2022 didn’t fare well for Pakistan’s economy as rising economic and political turmoil took a heavy toll on the business activity. PAKOXY’s sales registered a skimpy 4 percent year-on-year growth mainly driven by Hard goods and medical engineering services and as well as sales of Carbon dioxide to food and beverages segment. 6 percent rise in the cost of sales was driven by higher raw materials cost particularly energy and fuel charges as well as Pak Rupee depreciation. This squeezed the gross profit by 3 percent year-on-year. Gross profit contracted to 18.2 percent in 2022. Distribution and administrative expense grew by 9 percent and 12 percent respectively, well below the inflation level. Operating profit recorded a 9 percent plunge in 2022 with OP margin marching down to 9.4 percent. Finance cost grew by a massive 75 percent year-on-year in 2022 due to policy rate hikes during the year. The result was 7 percent downtick in bottomline to clock in at Rs.420.05 million with an NP margin of 5.8 percent and an EPS of Rs.7.17.

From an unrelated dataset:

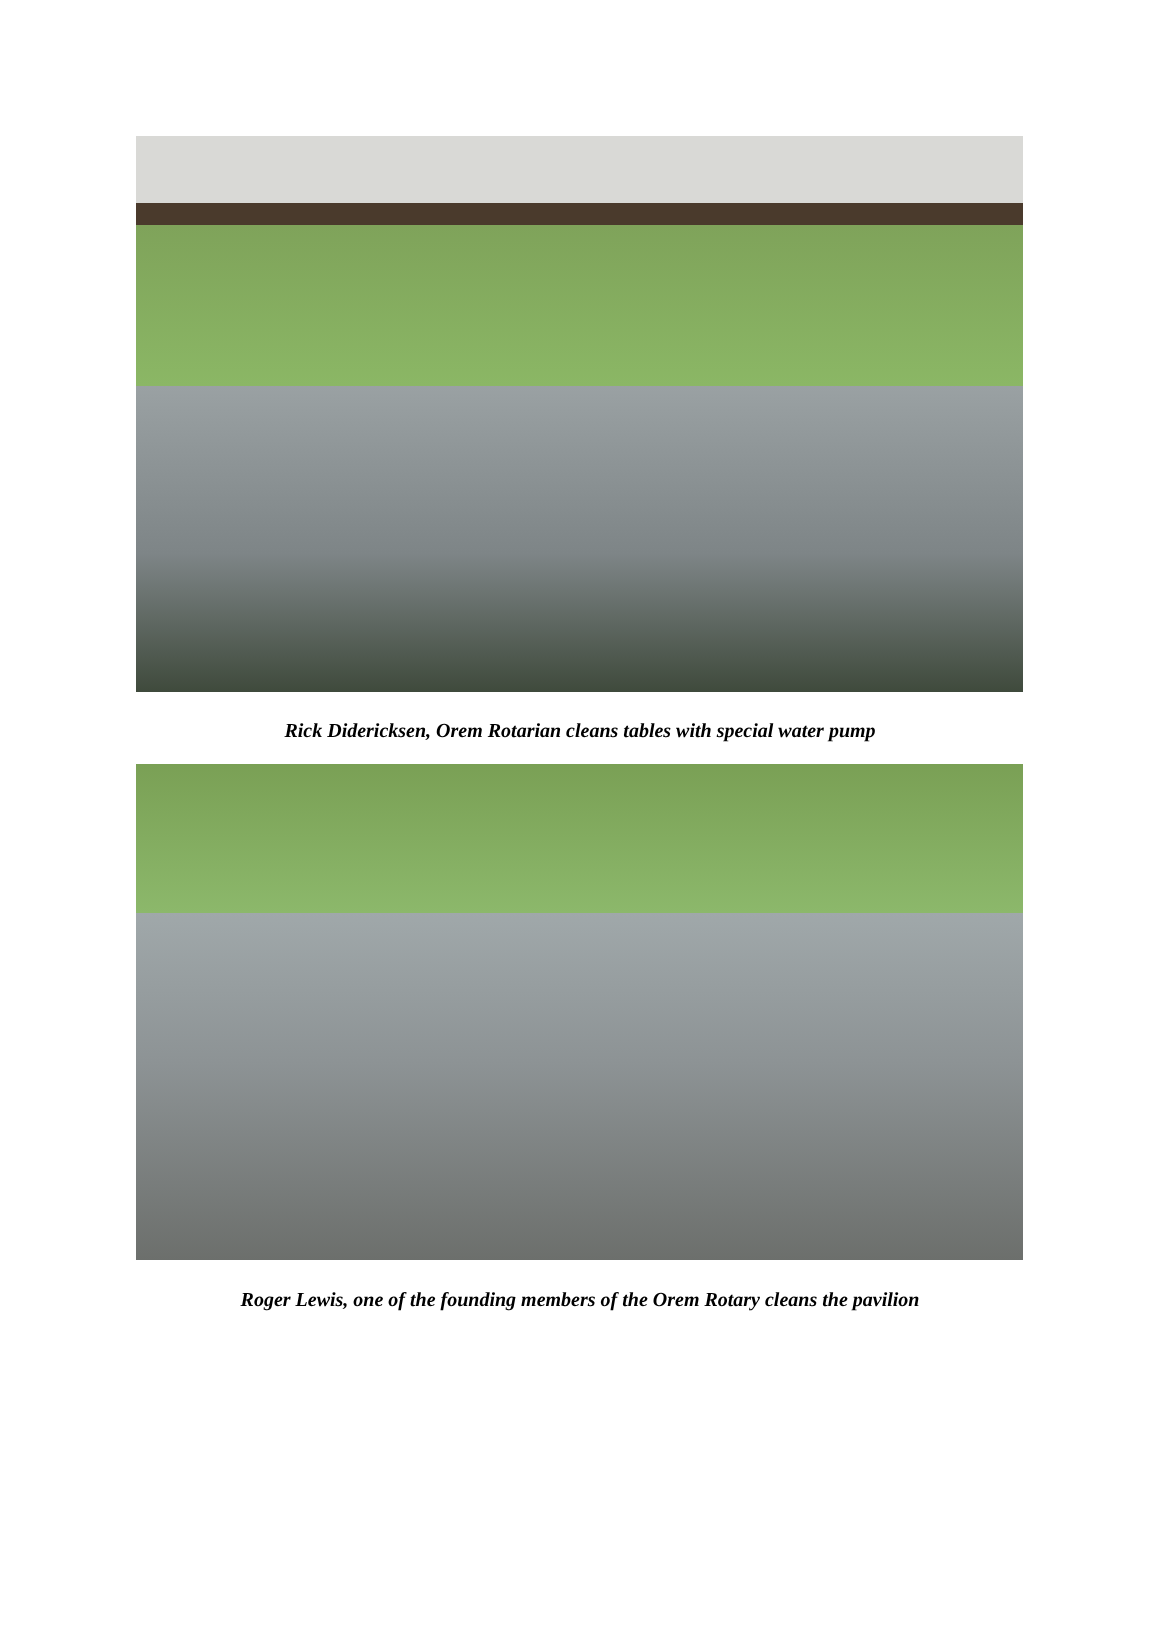Rick Didericksen, Orem Rotarian cleans tables with special water pump
Roger Lewis, one of the founding members of the Orem Rotary cleans the pavilion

Recent Performance (1HCY23)

During 1HCY23, PAKOXY’s topline slid by 2 percent which was mainly on account of a reduction in the demand of oxygen from steel, glass and ship breaking sectors on account of 14.4 percent year-on-year contraction in LSM. Healthcare and Medical engineering segments also registered lackluster performance during the period. 21 percent year-on-year growth in the welding segment saved the day for PAKOXY and reversed the sales decline from other segments to a great extent. Cost of sales grew by 4 percent despite lackluster sales due to unprecedented rise in diesel and electricity prices. This pushed the gross profit down by 27 percent year-on-year in 1HCY23. GP margin also dipped from 19.9 percent in 1HCY22 to 14.8 percent in 1HCY23. Distribution and administrative expense grew by 15 percent and 12 percent respectively due to high inflation. This chopped down the operating profit by 51 percent year-on-year in 1HCY23 with OP margin sliding from 11.6 percent in 1HCY22 to 5.7 percent in 1HCY23. Finance cost continued to haunt as it spiked by 51 percent year-on-year due to significantly high discount rates. This brought the net profit down by 84 percent year-on-year in 1HCY23 to clock in at Rs.33.69 million with an NP margin of 0.9 percent versus 5.4 percent during the same period last year. EPS also slipped from Rs.2.80 in 1HCY22 to Rs.0.46 in 1HCY23.

Future Outlook

With the steep rise in the cost of doing business and shrunken demand, the economic conditions don’t seem promising in the near future. High inflation, Pak Rupee depreciation and exponentially growing electricity and fuel prices are adding more to the woes and resulting in significant margin erosion. To evade this, the company is planning to fully pass on the impact of cost hike to the consumers by raising the prices across the segments. It has also initiated a 270 TPD ASU plant at Port Qasim which is expected to further improve its margins.